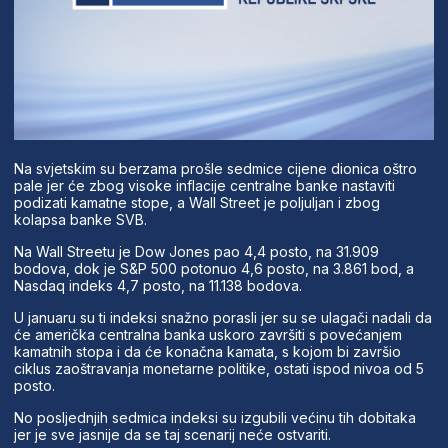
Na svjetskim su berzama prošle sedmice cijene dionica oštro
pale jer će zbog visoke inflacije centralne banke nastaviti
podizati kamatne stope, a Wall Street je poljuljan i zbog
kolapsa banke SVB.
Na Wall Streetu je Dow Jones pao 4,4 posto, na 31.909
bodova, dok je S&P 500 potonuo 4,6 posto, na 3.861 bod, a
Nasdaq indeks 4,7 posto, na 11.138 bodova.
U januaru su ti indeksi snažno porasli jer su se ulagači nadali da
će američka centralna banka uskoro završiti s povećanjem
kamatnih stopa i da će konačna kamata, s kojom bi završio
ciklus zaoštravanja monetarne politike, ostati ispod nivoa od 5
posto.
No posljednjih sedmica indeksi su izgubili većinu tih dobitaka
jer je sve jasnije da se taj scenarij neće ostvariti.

┄┄┄┄┄┄┄┄┄┄

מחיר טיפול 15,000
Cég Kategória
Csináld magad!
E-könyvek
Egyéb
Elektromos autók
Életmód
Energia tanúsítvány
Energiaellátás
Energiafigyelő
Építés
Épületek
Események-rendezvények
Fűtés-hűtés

┄┄┄┄┄┄┄┄┄┄

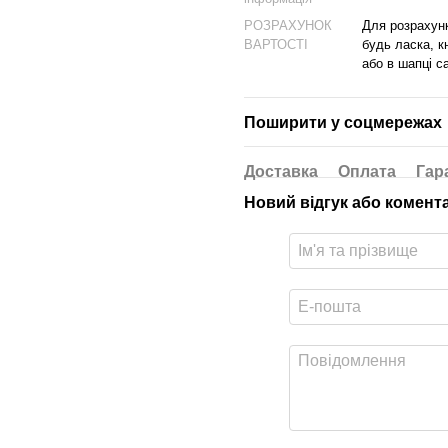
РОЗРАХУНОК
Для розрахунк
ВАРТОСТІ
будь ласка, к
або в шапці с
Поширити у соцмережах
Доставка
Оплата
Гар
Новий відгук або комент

┄┄┄┄┄┄┄┄┄┄

- [EXERCISE REQUIREMENTS]:
Please count the lines above that contain the word "zbog", treating uppercase and lowercase letters as different, and reply with the number alone.

- [SOLUTION BELOW]:
2